Start of Document extract

Because Sears cannot be held strictly liable for Billups’s conduct, it is entitled to the affirmative defense articulated in Ellerth and Faragher. Two elements comprise that defense: “(a) that the employer exercised reasonable care to prevent and correct promptly any sexually harassing behavior, and (b) that the plaintiff employee unreasonably failed to take advantage of any preventive or corrective opportunities provided by the employer or to avoid harm otherwise.” Ellerth, 524 U.S. at 765; Faragher 524 U.S. at 807. Barcus acknowledged in her deposition that Sears had a human resources representative in its Silver Spring store to address issues that arose between employees. (Barcus Dep. 40:10–17.) Barcus believed that the representative’s fidelity to Evans impeded her ability to intervene in the acrimonious relationship that had developed between Barcus and Evans, (Barcus Dep. 43:4–9), but Barcus expressed no reservations about the representative’s capacity to address Barcus’s workplace issues with respect to other employees. Barcus also knew that Sears provided a telephone hotline through which employees could file complaints. (Barcus Dep. 41:4–8.) Yet Barcus never used these resources to report sexual harassment. Even when she called the Sears hotline to lodge a formal complaint about her termination, she did not report the sexual harassment to the representative with whom she spoke. (See Barcus Dep. 191:12–194:21.) Barcus thus failed to take advantage of the preventive and corrective opportunities provided by Sears.

End of Document extract

_Exercise_
According to the legal excerpt, what did Barcus leave out when she called the Sears hotline to complain about her termination?

Start of Material provided

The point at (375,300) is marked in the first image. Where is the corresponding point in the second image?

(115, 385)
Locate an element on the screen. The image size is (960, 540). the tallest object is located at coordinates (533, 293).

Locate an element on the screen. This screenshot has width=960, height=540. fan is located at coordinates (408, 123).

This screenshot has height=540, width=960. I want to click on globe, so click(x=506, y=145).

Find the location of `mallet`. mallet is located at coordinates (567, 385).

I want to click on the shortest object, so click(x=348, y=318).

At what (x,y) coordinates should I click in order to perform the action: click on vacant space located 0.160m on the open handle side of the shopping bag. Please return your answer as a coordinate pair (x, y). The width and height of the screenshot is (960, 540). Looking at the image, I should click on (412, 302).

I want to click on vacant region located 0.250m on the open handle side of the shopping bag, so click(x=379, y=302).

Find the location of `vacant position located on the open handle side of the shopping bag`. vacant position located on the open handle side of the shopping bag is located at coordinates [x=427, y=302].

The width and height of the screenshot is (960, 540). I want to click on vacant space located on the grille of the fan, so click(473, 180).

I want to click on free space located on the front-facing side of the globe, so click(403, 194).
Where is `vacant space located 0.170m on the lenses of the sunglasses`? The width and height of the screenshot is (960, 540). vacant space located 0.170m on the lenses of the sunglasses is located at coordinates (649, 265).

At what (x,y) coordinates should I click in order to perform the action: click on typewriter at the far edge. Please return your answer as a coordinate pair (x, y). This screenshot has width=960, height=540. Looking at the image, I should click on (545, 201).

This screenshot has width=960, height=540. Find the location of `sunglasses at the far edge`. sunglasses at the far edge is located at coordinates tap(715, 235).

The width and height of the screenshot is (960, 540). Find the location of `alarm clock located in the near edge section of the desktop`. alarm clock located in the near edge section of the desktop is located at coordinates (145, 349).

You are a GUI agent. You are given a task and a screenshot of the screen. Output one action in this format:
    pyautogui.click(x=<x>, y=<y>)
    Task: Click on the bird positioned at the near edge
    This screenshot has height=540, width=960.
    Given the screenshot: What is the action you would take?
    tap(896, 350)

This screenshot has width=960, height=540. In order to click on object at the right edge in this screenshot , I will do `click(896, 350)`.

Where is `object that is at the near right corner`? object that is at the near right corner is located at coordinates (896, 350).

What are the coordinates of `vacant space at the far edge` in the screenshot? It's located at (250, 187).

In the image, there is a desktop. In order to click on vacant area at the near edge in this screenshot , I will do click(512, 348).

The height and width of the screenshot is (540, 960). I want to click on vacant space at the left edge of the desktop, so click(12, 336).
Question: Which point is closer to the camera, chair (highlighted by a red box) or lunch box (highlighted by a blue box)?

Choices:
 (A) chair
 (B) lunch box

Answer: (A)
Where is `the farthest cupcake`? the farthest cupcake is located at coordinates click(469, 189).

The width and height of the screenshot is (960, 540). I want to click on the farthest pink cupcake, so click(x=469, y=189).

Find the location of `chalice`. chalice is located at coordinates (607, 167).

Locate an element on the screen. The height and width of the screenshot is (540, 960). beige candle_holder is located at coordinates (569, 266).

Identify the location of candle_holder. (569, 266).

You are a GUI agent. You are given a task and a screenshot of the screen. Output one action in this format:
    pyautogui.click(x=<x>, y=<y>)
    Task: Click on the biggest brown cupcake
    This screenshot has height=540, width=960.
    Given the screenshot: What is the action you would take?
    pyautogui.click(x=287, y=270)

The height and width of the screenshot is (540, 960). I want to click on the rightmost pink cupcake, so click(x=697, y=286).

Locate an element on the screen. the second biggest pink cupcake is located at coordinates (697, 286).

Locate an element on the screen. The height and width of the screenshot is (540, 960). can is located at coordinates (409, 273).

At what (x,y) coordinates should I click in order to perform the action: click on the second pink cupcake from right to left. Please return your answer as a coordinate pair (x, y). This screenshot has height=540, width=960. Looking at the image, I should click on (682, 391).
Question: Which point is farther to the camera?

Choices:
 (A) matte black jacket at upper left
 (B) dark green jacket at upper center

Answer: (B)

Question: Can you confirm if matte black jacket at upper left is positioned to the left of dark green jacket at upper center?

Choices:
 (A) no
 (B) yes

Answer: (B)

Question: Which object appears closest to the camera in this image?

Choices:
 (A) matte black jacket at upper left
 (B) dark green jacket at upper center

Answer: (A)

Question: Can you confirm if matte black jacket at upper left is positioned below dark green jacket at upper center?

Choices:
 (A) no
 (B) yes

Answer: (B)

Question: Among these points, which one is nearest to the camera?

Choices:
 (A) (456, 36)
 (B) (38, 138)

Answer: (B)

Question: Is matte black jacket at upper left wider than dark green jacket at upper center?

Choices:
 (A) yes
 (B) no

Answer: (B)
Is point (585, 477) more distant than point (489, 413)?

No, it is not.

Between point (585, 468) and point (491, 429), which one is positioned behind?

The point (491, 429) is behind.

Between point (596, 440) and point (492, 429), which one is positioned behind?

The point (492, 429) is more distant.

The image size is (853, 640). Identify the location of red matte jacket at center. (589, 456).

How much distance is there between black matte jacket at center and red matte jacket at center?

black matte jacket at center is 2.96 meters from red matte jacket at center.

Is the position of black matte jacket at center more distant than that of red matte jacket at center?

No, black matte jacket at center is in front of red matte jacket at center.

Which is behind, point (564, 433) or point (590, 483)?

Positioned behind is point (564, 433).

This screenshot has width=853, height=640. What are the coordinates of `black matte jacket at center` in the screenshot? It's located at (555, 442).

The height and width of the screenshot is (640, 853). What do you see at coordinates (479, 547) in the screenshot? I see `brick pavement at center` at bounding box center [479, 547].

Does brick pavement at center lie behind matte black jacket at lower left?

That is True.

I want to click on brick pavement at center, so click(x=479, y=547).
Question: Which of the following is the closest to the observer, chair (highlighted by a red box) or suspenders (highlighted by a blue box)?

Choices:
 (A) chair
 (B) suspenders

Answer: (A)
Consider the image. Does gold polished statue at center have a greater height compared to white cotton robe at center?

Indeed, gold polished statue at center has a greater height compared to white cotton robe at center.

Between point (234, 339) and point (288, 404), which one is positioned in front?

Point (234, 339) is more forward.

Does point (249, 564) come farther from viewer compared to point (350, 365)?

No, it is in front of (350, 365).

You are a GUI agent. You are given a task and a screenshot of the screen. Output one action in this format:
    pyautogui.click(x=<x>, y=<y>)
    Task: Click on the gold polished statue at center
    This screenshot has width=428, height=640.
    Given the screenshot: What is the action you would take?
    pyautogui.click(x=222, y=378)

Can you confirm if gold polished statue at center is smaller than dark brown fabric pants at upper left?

End of Material provided

_Solution for this task_
She did not report the sexual harassment to the representative she spoke with.